Our effort on data collection and evaluation will focus on two directions. First, we will design and assemble video datasets, in particular for action and activity recognition. This includes defining relevant taxonomies of actions and activities. Second, we will provide data and define evaluation protocols for weakly supervised learning methods. This does not mean of course that we will forsake human supervision altogether: some amount of ground-truth labeling is necessary for experimental validation and comparison to the state of the art. Particular attention will be payed to the design of efficient annotation tools.

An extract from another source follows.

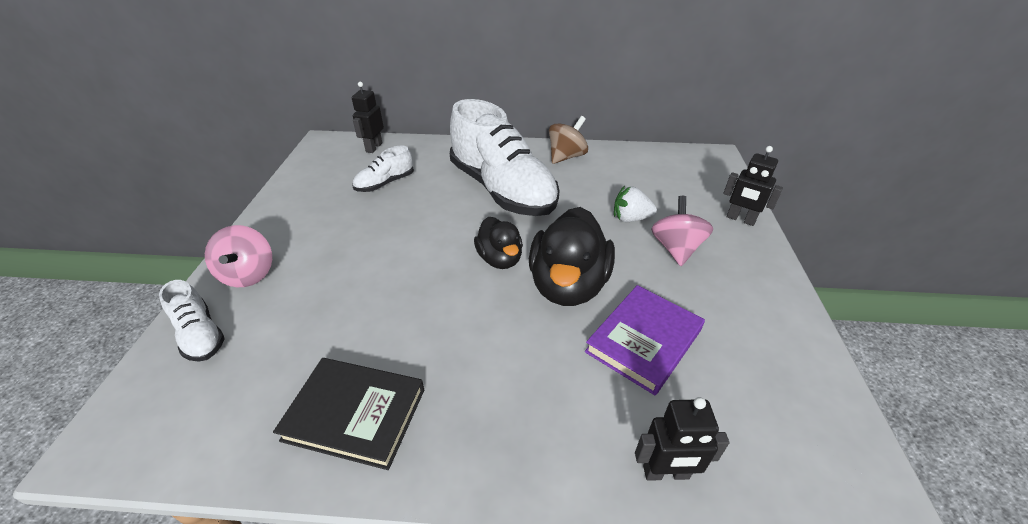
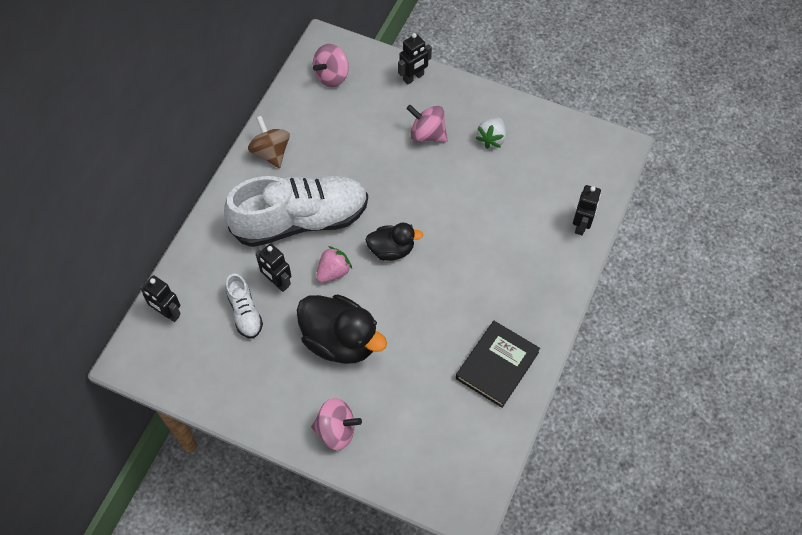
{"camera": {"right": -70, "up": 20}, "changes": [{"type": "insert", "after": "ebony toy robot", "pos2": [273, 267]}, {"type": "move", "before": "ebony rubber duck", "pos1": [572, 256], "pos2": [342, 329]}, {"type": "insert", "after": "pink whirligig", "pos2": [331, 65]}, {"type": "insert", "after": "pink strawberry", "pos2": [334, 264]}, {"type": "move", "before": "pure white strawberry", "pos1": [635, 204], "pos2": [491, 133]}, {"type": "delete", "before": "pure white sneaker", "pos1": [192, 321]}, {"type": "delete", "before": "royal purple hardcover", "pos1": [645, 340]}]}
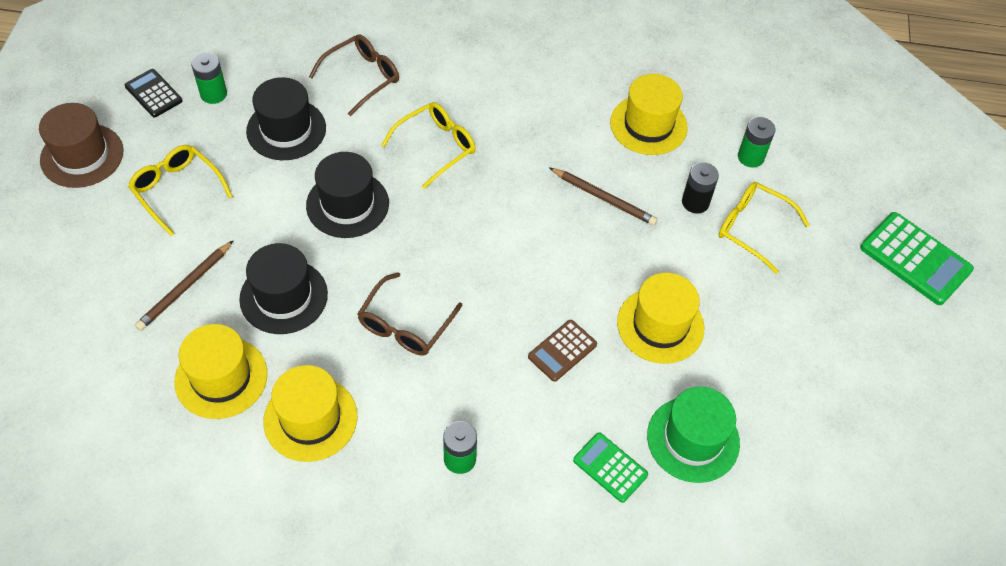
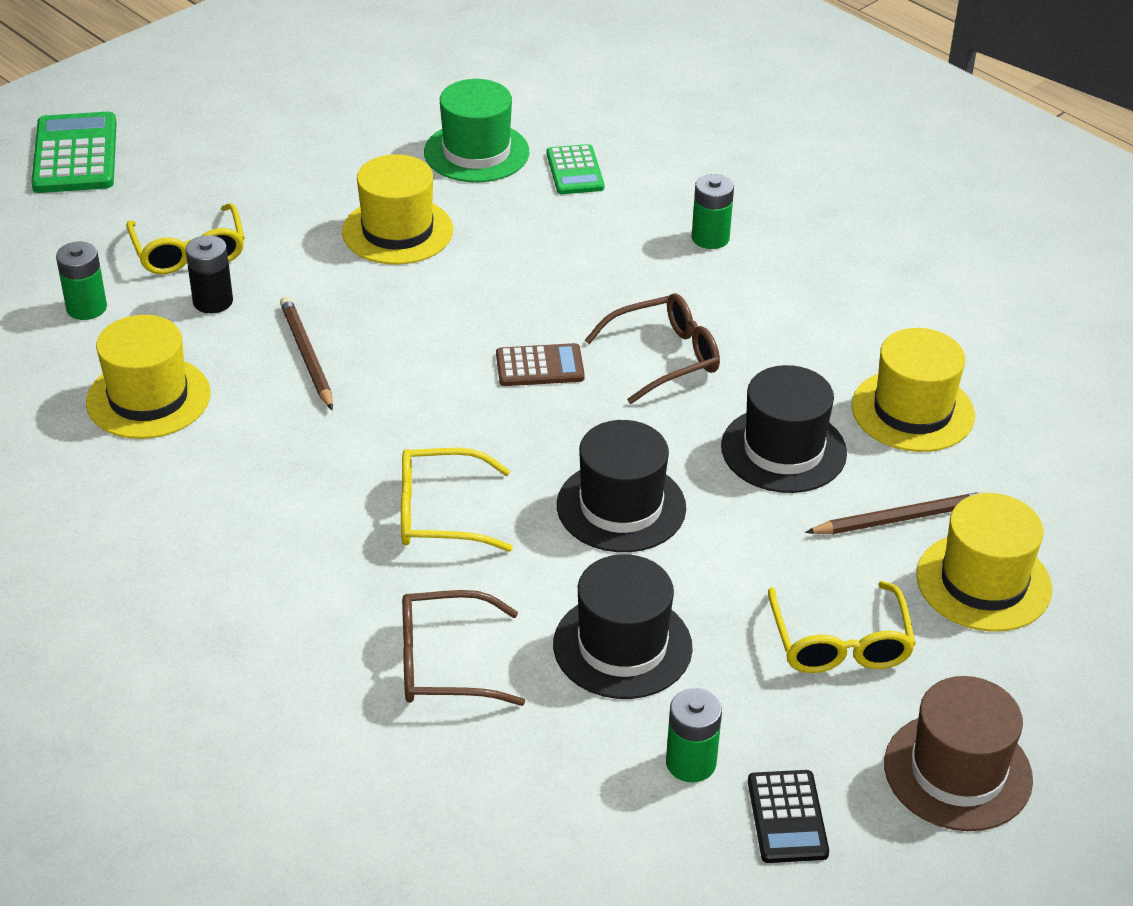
{"camera": {"right": -140, "up": -15}, "changes": [{"type": "move", "before": "dark brown adding machine", "pos1": [562, 351], "pos2": [540, 364]}, {"type": "move", "before": "bright yellow hat", "pos1": [310, 413], "pos2": [984, 562]}]}
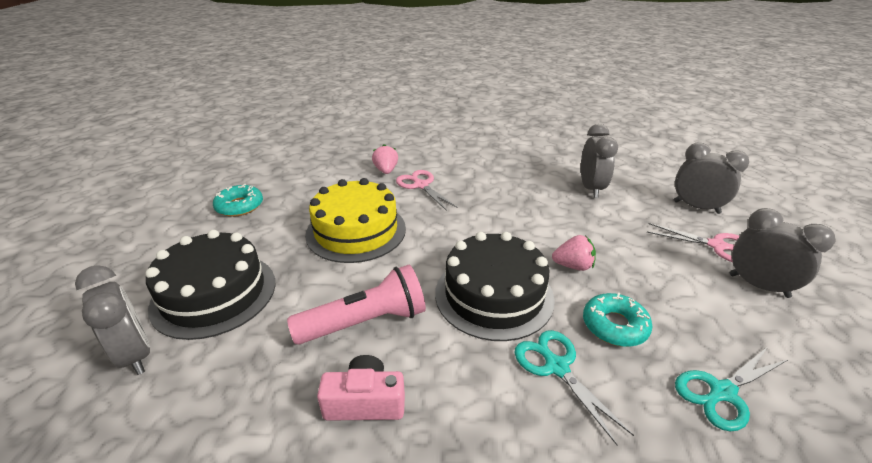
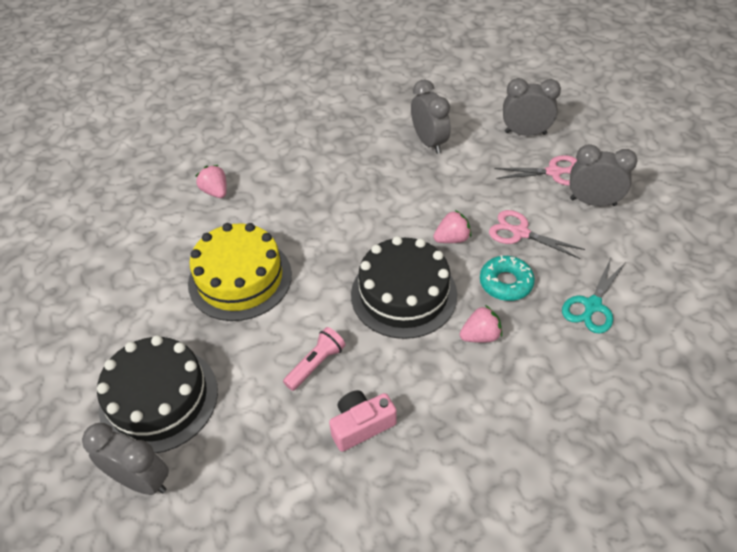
{"camera": {"right": -25, "up": 15}, "changes": [{"type": "resize", "before": "pink pocket torch", "pos1": [356, 305], "pos2": [314, 359], "scale": 0.6}, {"type": "replace", "before": "aqua pair of scissors", "after": "pink strawberry", "pos1": [574, 387], "pos2": [481, 324]}, {"type": "move", "before": "pink pair of scissors", "pos1": [427, 190], "pos2": [537, 234]}, {"type": "delete", "before": "aqua donut", "pos1": [238, 200]}]}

Not only do we plan to collect datasets, but also to provide them to the community, together with accompanying evaluation protocols and software, to enable a comparison of competing approaches for action recognition and large-scale weakly supervised learning. Furthermore, we plan to set up evaluation servers together with leader-boards, to establish an unbiased state of the art on held out test data for which the ground-truth annotations are not distributed. This is crucial to avoid tuning the parameters for a specific dataset and to guarantee a fair evaluation.

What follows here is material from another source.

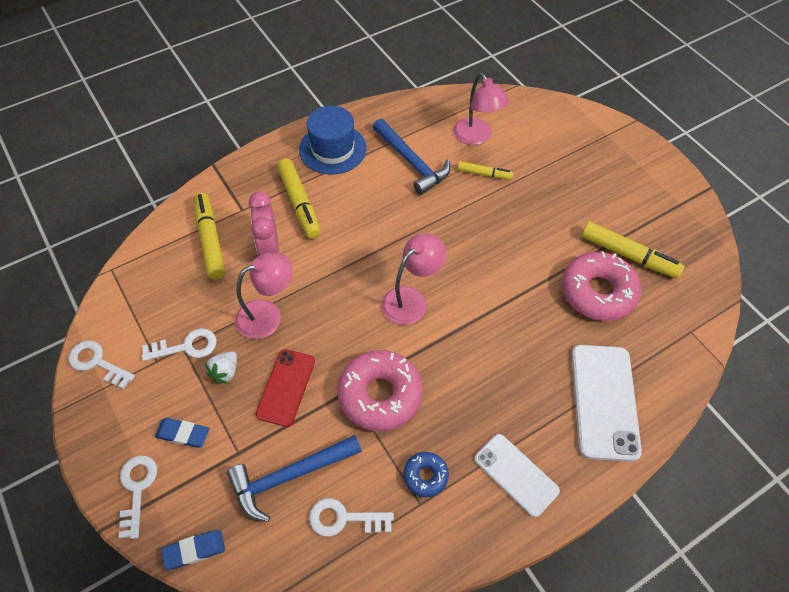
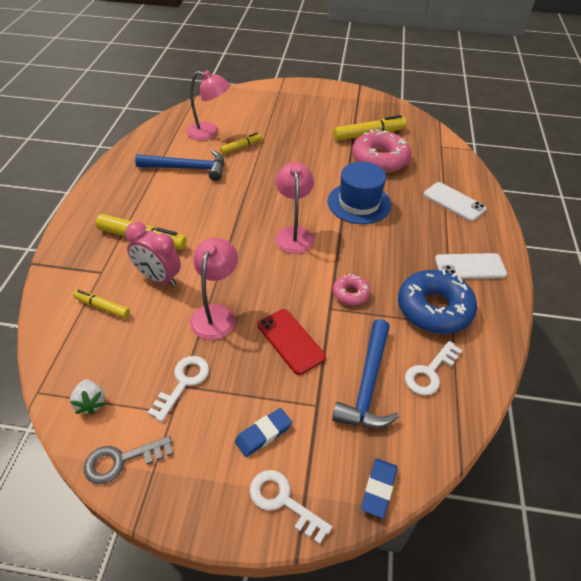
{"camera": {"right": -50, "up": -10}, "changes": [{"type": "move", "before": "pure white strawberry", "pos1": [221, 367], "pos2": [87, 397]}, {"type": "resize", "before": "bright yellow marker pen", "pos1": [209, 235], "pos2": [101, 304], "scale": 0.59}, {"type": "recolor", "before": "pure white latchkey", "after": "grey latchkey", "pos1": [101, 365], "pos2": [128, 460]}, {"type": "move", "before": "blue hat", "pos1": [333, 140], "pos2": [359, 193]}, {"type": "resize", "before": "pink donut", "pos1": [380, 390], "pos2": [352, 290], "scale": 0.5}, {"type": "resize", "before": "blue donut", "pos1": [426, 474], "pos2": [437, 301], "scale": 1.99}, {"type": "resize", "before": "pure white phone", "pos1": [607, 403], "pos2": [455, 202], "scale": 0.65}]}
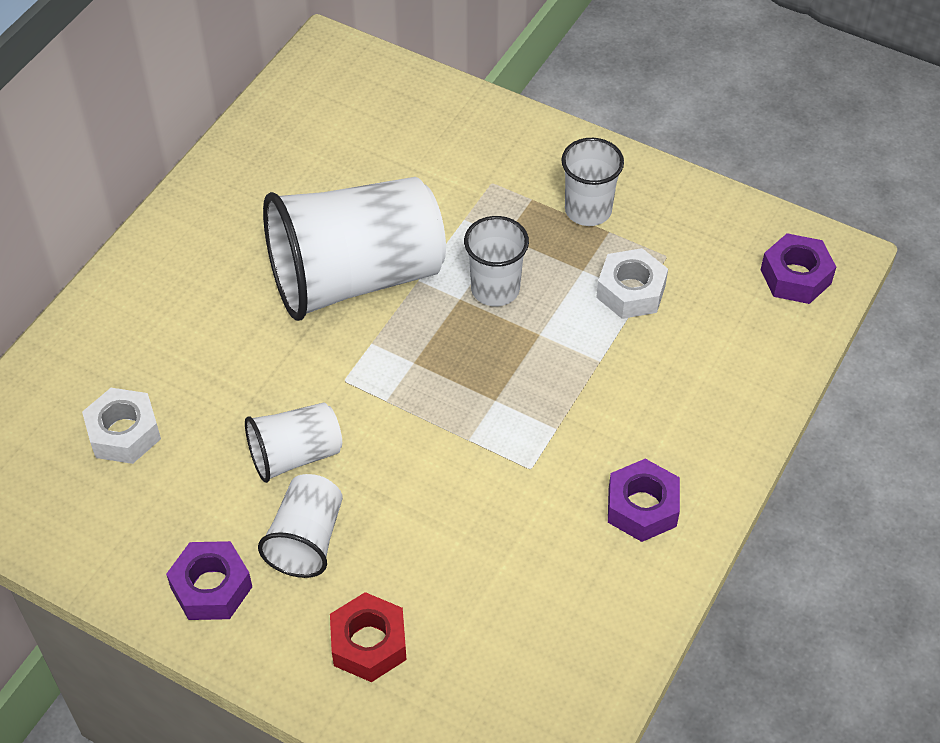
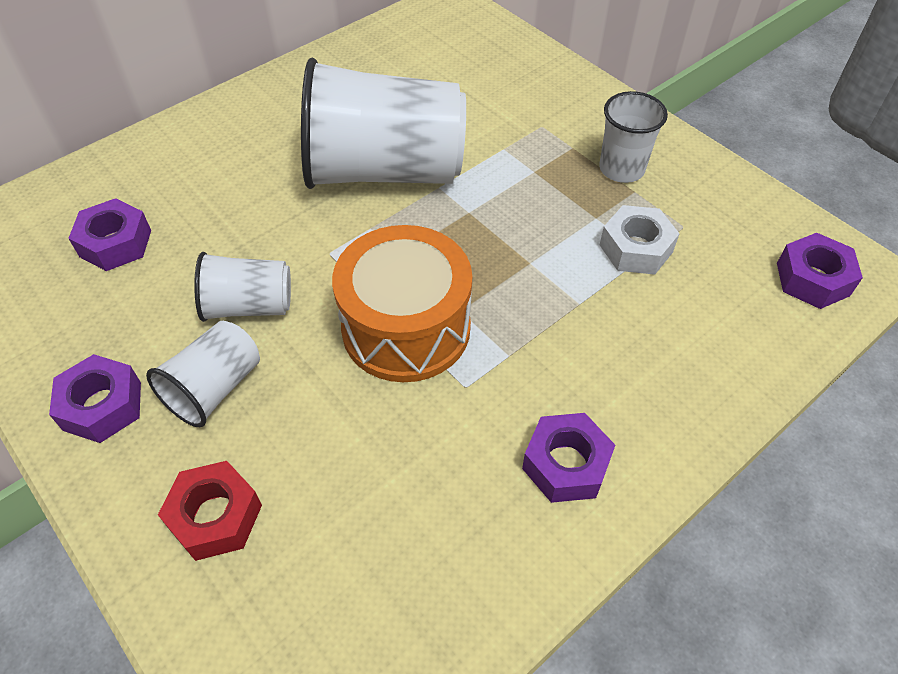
{"camera": {"right": 20, "up": 0}, "changes": [{"type": "recolor", "before": "pure white nut", "after": "royal purple nut", "pos1": [121, 426], "pos2": [109, 234]}, {"type": "insert", "after": "bright orange drum", "pos2": [402, 303]}, {"type": "delete", "before": "pure white cup", "pos1": [496, 261]}]}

  • Action recognition. We will develop datasets for recognizing human actions and human-object interactions (including multiple persons) with a significant number of actions. Almost all of today's action recognition datasets evaluate classification of short video clips into a number of predefined categories, in many cases a number of different sports, which are relatively easy to identify by their characteristic motion and context. However, in many real-world applications the goal is to identify and localize actions in entire videos, such as movies or surveillance videos of several hours. The actions targeted here are “real-world” and will be defined by compositions of atomic actions into higher-level activities. One essential component is the definition of relevant taxonomies of actions and activities. We think that such a definition needs to rely on a decomposition of actions into poses, objects and scenes, as determining all possible actions without such a decomposition is not feasible. We plan to provide annotations for spatio-temporal localization of humans as well as relevant objects and scene parts for a large number of actions and videos.

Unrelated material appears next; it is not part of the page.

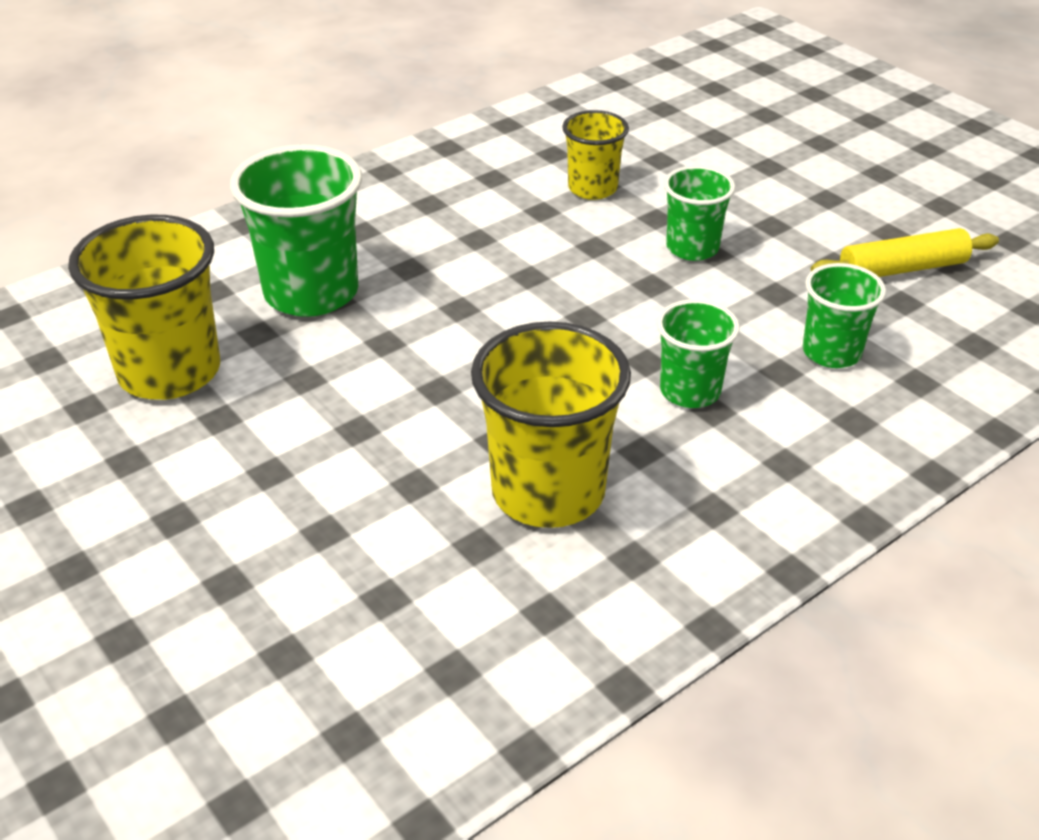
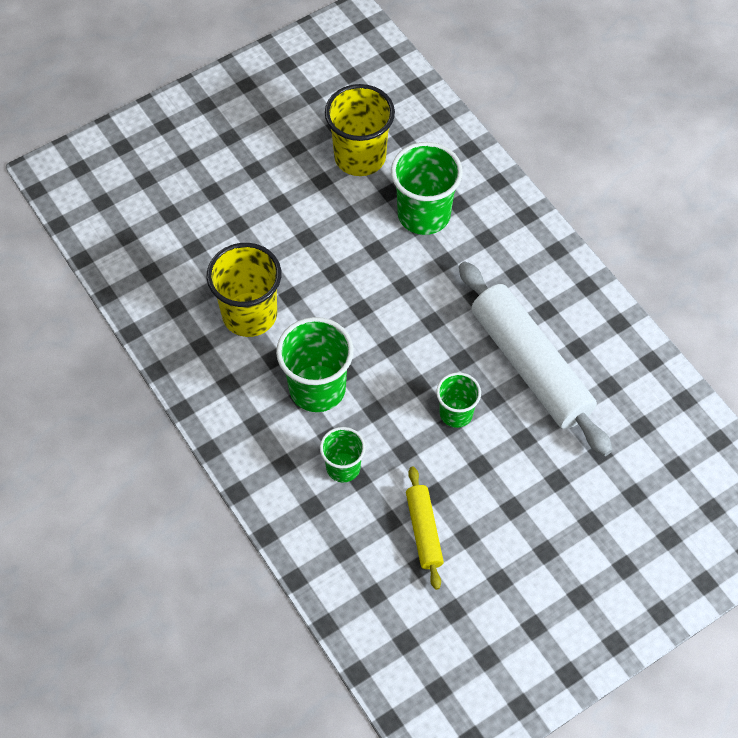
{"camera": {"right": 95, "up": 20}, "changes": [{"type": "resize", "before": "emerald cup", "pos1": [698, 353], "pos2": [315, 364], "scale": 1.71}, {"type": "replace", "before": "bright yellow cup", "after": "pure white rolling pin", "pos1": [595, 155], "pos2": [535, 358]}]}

  • Weakly supervised learning. We will collect weakly labeled images and videos for training. The collection process will be semi-automatic. We will use image or video search engines such as Google Image Search, Flickr or YouTube to find visual data corresponding to the labels. Initial datasets will be obtained by manually correcting whole-image/video labels, i.e., the approach will evaluate how well the object model can be learned if the entire image or video is labeled, but the object model has to be extracted automatically. Subsequent datasets will features noisy and incorrect labels. Testing will be performed on PASCAL VOC'07 and ImageNet, but also on more realistic datasets similar to those used for training, which we develop and manually annotate for evaluation. Our dataset will include both images and videos, the categories represented will include objects, scenes as well as human activities, and the data will be presented in realistic conditions.

  • Joint learning from visual information and text. Initially, we will use a selection from the large number of movies and TV series for which scripts are available on-line, see for example http://www.dailyscript.com and http://www.weeklyscript.com. These scripts can easily be aligned with the videos by establishing correspondences between script words and (timestamped) spoken ones obtained from the subtitles or audio track. The goal is to jointly learn from visual content and text. To measure the quality of such a joint learning, we will manually annotate some of the videos. Annotations will include the space-time locations of the actions as well as correct parsing of the sentence. While DVDs will, initially, receive most attention, we will also investigate the use of data obtained from web pages, for example images with captions, or images and videos surrounded by text. This data is by nature more noisy than scripts.